Bu gerçekliğe ve hayatiyete sırtını dönen insan, inandığı dünyanın bile ızdırap gerekçesi olmaktadır. Zira vahiy bir hayat formu, bir yaşam reçetesi ve bir kokteyl zenginliğidir. Sizi hayat ile özel bir iletişim içerisine sokarken yetiştiren, büyüten, anlam ve mana katan bir membadır. Vahyin inanç ve iman boyutlarını izole ederek, salt dünyasal direktiflerine kulak verilmiş olsa dahi, altı milyara yetmez olan dünya, altı yüz milyara sıkıntısız ev sahipliği yapacaktır.
Vahiy ve hayat, tüm kulak tıkamalara, tüm duyarsızlıklara, tüm ötelemelere rağmen hayat dolu şekilde durmaktadır. İnsan ve hayat arasına koyduğu bu renk ve ahenk ilişkisi, dünyanın her etmenini bu senfoni içerisine katarak ayrıca zenginleştirmektedir.
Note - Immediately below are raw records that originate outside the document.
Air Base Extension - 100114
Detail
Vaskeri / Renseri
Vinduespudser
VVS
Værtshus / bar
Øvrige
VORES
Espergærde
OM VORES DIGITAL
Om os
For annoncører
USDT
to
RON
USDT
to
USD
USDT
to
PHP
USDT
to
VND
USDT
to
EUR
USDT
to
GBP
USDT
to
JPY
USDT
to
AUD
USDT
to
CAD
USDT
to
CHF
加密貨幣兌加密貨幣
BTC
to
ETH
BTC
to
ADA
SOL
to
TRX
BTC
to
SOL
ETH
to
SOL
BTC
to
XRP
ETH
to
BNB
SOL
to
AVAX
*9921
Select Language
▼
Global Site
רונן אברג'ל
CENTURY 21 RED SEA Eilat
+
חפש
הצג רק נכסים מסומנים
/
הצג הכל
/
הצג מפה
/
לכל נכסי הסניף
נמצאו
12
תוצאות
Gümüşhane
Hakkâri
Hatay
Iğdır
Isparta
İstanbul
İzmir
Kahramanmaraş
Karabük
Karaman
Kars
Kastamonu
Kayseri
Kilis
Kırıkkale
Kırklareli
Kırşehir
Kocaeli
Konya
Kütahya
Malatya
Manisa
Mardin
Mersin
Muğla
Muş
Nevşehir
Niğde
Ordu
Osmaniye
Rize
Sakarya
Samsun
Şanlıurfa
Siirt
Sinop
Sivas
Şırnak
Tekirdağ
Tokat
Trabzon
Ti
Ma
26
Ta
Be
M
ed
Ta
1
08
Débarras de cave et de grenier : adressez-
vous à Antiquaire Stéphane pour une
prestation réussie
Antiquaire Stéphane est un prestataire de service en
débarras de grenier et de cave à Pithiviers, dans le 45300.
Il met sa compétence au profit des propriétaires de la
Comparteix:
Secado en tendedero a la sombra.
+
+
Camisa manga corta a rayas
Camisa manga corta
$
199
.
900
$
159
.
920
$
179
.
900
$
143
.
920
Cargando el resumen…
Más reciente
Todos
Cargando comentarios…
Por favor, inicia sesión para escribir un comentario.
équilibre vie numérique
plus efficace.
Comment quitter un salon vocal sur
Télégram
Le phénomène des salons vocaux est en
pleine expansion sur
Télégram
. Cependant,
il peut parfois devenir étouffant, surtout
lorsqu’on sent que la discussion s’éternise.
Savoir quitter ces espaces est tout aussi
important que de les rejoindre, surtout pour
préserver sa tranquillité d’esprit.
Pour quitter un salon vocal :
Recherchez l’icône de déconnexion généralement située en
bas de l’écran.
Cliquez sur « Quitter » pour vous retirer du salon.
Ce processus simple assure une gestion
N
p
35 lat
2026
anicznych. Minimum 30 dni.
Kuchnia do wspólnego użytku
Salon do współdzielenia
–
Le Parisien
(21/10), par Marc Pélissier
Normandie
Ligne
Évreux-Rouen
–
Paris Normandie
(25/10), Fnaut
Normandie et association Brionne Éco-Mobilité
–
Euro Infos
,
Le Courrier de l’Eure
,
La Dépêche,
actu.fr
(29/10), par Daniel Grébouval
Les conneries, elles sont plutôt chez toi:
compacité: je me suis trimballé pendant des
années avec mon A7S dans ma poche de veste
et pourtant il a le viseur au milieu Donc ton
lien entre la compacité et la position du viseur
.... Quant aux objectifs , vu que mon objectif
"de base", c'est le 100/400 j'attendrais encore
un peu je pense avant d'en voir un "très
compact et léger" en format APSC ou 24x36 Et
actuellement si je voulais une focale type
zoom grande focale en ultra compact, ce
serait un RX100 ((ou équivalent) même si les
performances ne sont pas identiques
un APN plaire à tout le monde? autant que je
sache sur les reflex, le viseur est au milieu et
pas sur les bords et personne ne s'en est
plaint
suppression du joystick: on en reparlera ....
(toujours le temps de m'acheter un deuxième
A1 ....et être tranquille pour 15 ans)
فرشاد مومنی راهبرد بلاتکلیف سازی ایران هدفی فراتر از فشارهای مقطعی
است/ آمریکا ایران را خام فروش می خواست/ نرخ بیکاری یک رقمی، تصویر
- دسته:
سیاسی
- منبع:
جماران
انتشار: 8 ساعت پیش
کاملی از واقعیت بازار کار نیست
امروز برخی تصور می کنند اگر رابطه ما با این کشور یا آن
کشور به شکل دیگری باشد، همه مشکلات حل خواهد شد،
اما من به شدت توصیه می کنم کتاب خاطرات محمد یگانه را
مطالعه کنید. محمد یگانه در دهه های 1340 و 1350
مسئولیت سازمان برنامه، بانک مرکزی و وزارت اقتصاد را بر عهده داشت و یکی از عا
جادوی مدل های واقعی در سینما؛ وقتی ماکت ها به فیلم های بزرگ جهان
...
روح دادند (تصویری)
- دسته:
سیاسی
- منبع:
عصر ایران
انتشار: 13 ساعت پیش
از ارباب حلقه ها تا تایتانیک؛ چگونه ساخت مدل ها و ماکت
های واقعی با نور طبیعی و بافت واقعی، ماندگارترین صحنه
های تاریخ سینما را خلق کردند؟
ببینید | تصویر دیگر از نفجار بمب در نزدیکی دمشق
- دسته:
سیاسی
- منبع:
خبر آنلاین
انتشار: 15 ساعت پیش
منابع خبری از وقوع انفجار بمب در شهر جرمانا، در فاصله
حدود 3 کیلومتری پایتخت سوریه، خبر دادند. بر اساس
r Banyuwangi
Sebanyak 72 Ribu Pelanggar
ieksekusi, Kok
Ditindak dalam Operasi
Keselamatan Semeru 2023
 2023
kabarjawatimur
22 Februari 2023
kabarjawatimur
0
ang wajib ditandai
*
Ne hayatı insandan, ne insanı dünyadan ve ne de ikisi arasında bulunan diğer her şeyi bir biri ile bir santimlik uzaklığa düşmesine dahi izin vermemektedir.
Yer, gök ve ikisi arasında bulunan her zerre ile yaşam ve her zerre ile insan arasında ki kurduğu köprü, hepsinin yaşam hakkının varlığı yasasından hareket etmektedir. Bu muhteşem döngü sebebiyle insanın, hayat ve diğer her şey ile arasına rekabet değil paylaşım, bölüşüm ve uyuşum esasını hâkim kılmaktadır.
Evren, zerreden kürreye bir sistemsel bütünlük arz ederken, kural, sınır ve hesap verme hasletinden azade olan insan, bu sistemin dişlilerine çomak sokmaktadır. Sadece kendisinin değil, diğer tüm formların hakkının gasbı ile birlikte sistemin köşe taşları ile de oynamaktadır. İhtiraslarının, arzu ve tutkularının kölesi olan insan, aklın değer ve önemine vurgu yaparken akla da en büyük ihaneti yapmaktadır.
Vahiy, hayat ve akıl arasında ki korelasyon, insanın ve insanlığın umut ışığı gibi parlak şekilde göz kırpmaktadır.
İnsan ölüyor ve insan kendisini öldürüyor. Tükenen insan tükendiğini bile fark etmeksizin tüketiyor. Sağa sola deli dana misali başını vurup duran insan, başucunda ki vahayı göremiyor.